Every line in the data below that includes "prepro" belongs in the answer, copied as it stands.

▶ DATA EXCERPTS:
########################################
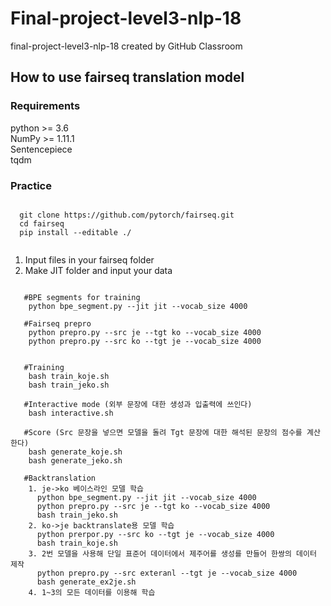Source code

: # Final-project-level3-nlp-18
  final-project-level3-nlp-18 created by GitHub Classroom


## How to use fairseq translation model

### Requirements 
  python >= 3.6  
  NumPy >= 1.11.1    
  Sentencepiece   
  tqdm   
### Practice
  <pre><code>
  git clone https://github.com/pytorch/fairseq.git
  cd fairseq
  pip install --editable ./ 
 </pre></code>
  1. Input files in your fairseq folder
  2. Make JIT folder and input your data 

   <pre><code>
   #BPE segments for training
    python bpe_segment.py --jit jit --vocab_size 4000
    
   #Fairseq prepro
    python prepro.py --src je --tgt ko --vocab_size 4000
    python prepro.py --src ko --tgt je --vocab_size 4000
    
    
   #Training
    bash train_koje.sh
    bash train_jeko.sh
    
   #Interactive mode (외부 문장에 대한 생성과 입출력에 쓰인다)
    bash interactive.sh
    
   #Score (Src 문장을 넣으면 모델을 돌려 Tgt 문장에 대한 해석된 문장의 점수를 계산한다)
    bash generate_koje.sh
    bash generate_jeko.sh
   
   #Backtranslation
    1. je->ko 베이스라인 모델 학습
      python bpe_segment.py --jit jit --vocab_size 4000
      python prepro.py --src je --tgt ko --vocab_size 4000
      bash train_jeko.sh
    2. ko->je backtranslate용 모델 학습
      python prerpor.py --src ko --tgt je --vocab_size 4000
      bash train_koje.sh
    3. 2번 모델을 사용해 단일 표준어 데이터에서 제주어를 생성를 만들어 한쌍의 데이터 제작
      python prepro.py --src exteranl --tgt je --vocab_size 4000
      bash generate_ex2je.sh
    4. 1~3의 모든 데이터를 이용해 학습
    

  </pre></code>
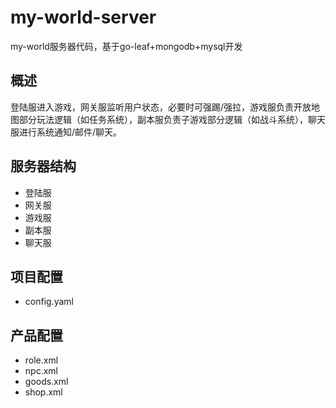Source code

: # my-world-server
my-world服务器代码，基于go-leaf+mongodb+mysql开发
## 概述
登陆服进入游戏，网关服监听用户状态，必要时可强踢/强拉，游戏服负责开放地图部分玩法逻辑（如任务系统），副本服负责子游戏部分逻辑（如战斗系统），聊天服进行系统通知/邮件/聊天。

## 服务器结构
* 登陆服
* 网关服
* 游戏服
* 副本服
* 聊天服

## 项目配置
* config.yaml

## 产品配置
* role.xml
* npc.xml
* goods.xml
* shop.xml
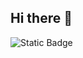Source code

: ## Hi there 👋
<img alt="Static Badge" src="https://img.shields.io/badge/!%5B%3CBadge%20Name%3E%5D(https%3A%2F%2Fimg.shields.io%2Fbadge%2F%3CBadge%20Text%3E-%3CBackground%20Color%3E%3Fstyle%3Dfor-the-badge%26logo%3D%3CIcon%20Name%3E%26logoColor%3D%3CLogo%20Color%3E)">

<!--
**matheusbaeck/matheusbaeck** is a ✨ _special_ ✨ repository because its `README.md` (this file) appears on your GitHub profile.

Here are some ideas to get you started:

- 🔭 I’m currently working on ...
- 🌱 I’m currently learning ...
- 👯 I’m looking to collaborate on ...
- 🤔 I’m looking for help with ...
- 💬 Ask me about ...
- 📫 How to reach me: ...
- 😄 Pronouns: ...
- ⚡ Fun fact: ...
-->
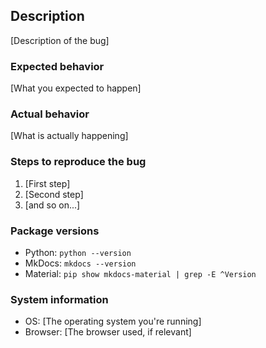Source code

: ## Description

[Description of the bug]

### Expected behavior

[What you expected to happen]

### Actual behavior

[What is actually happening]

### Steps to reproduce the bug

1. [First step]
2. [Second step]
3. [and so on...]

### Package versions

- Python: `python --version`
- MkDocs: `mkdocs --version`
- Material: `pip show mkdocs-material | grep -E ^Version`

### System information

- OS: [The operating system you're running]
- Browser: [The browser used, if relevant]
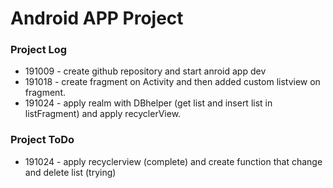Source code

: # Android APP Project

### Project Log
* 191009 - create github repository and start anroid app dev
* 191018 - create fragment on Activity and then added custom listview on fragment.
* 191024 - apply realm with DBhelper (get list and insert list in listFragment) and apply recyclerView.

### Project ToDo
* 191024 - apply recyclerview (complete) and create function that change and delete list (trying)
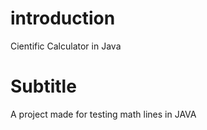 # introduction
Cientific Calculator in Java

# Subtitle
A project made for testing math lines in JAVA
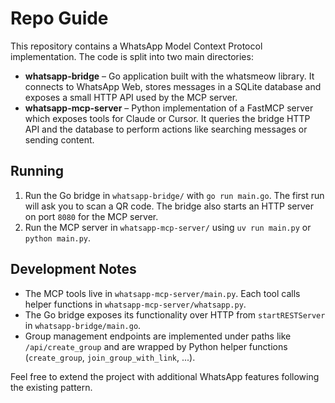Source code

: # Repo Guide

This repository contains a WhatsApp Model Context Protocol implementation. The code is split into two main directories:

- **whatsapp-bridge** – Go application built with the whatsmeow library. It connects to WhatsApp Web,
  stores messages in a SQLite database and exposes a small HTTP API used by the MCP server.
- **whatsapp-mcp-server** – Python implementation of a FastMCP server which exposes tools for Claude or
  Cursor. It queries the bridge HTTP API and the database to perform actions like searching messages or
  sending content.

## Running
1. Run the Go bridge in `whatsapp-bridge/` with `go run main.go`. The first run will ask you to scan a QR
   code. The bridge also starts an HTTP server on port `8080` for the MCP server.
2. Run the MCP server in `whatsapp-mcp-server/` using `uv run main.py` or `python main.py`.

## Development Notes
- The MCP tools live in `whatsapp-mcp-server/main.py`. Each tool calls helper functions in
  `whatsapp-mcp-server/whatsapp.py`.
- The Go bridge exposes its functionality over HTTP from `startRESTServer` in `whatsapp-bridge/main.go`.
- Group management endpoints are implemented under paths like `/api/create_group` and are wrapped by
  Python helper functions (`create_group`, `join_group_with_link`, ...).

Feel free to extend the project with additional WhatsApp features following the existing pattern.

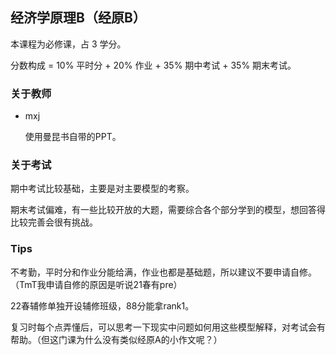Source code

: ## 经济学原理B（经原B）

本课程为必修课，占 3 学分。

分数构成 = 10% 平时分 + 20% 作业 + 35% 期中考试 + 35% 期末考试。

### 关于教师

- mxj

	使用曼昆书自带的PPT。

### 关于考试

期中考试比较基础，主要是对主要模型的考察。

期末考试偏难，有一些比较开放的大题，需要综合各个部分学到的模型，想回答得比较完善会很有挑战。

### Tips

不考勤，平时分和作业分能给满，作业也都是基础题，所以建议不要申请自修。（TmT我申请自修的原因是听说21春有pre）

22春辅修单独开设辅修班级，88分能拿rank1。

复习时每个点弄懂后，可以思考一下现实中问题如何用这些模型解释，对考试会有帮助。（但这门课为什么没有类似经原A的小作文呢？）


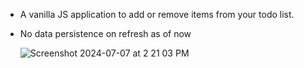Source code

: * A vanilla JS application to add or remove items from your todo list.
* No data persistence on refresh as of now

  ![Screenshot 2024-07-07 at 2 21 03 PM](https://github.com/Ayushi96/todo-list/assets/37593376/42dd5d7d-7f1a-48a0-b2b6-d4885d410a91)


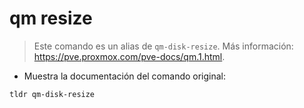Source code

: # qm resize

> Este comando es un alias de `qm-disk-resize`.
> Más información: <https://pve.proxmox.com/pve-docs/qm.1.html>.

- Muestra la documentación del comando original:

`tldr qm-disk-resize`

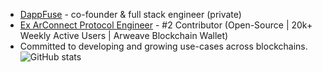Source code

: - <a href='https://www.dappfuse.com'>DappFuse</a> - co-founder & full stack engineer (private)
- <a href='https://github.com/arconnectio/ArConnect/graphs/contributors'>Ex ArConnect Protocol Engineer</a> - #2 Contributor (Open-Source | 20k+ Weekly Active Users | Arweave Blockchain Wallet)
- Committed to developing and growing use-cases across blockchains.
![GitHub stats](https://github-readme-stats.vercel.app/api?username=elehmandevelopment&theme=shadow_blue&show_icons=true)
########################################
▶ RESULT BELOW:
   #Fairseq prepro
    python prepro.py --src je --tgt ko --vocab_size 4000
    python prepro.py --src ko --tgt je --vocab_size 4000
      python prepro.py --src je --tgt ko --vocab_size 4000
      python prepro.py --src exteranl --tgt je --vocab_size 4000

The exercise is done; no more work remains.